> **BRIEF**
Before copying, find the line below that contains "right ankle: (177, 413)"; then return it and all later lines exactly, up to and including the final line, with no pictures.

PROVIDED ENTRIES Block Start

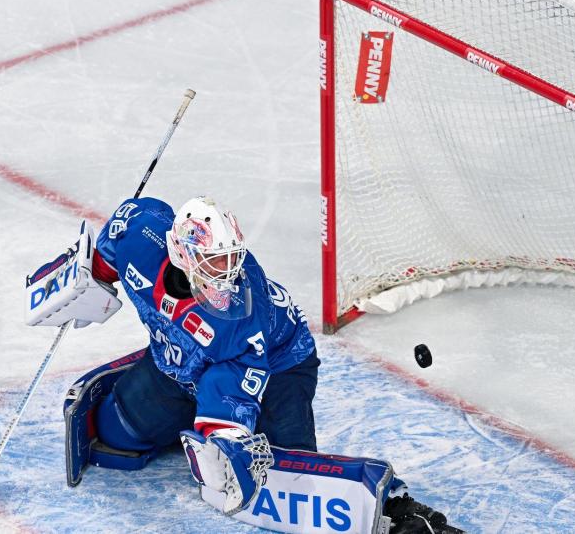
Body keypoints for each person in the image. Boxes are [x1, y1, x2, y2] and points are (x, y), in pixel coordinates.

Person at [27, 195, 461, 533]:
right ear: (181, 254)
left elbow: (230, 385)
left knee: (291, 477)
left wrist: (224, 437)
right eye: (215, 260)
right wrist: (87, 278)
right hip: (175, 365)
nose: (228, 270)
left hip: (277, 365)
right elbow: (113, 243)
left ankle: (394, 507)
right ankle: (177, 413)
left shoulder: (240, 317)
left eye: (231, 257)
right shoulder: (140, 235)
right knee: (114, 436)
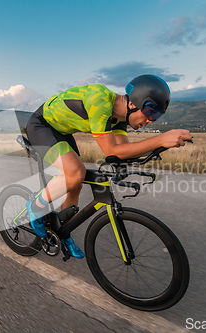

PROVIDED ENTRIES Block End

> **EXERCISE RESPONSE**
right ankle: (177, 413)
left shoulder: (240, 317)
left eye: (231, 257)
right shoulder: (140, 235)
right knee: (114, 436)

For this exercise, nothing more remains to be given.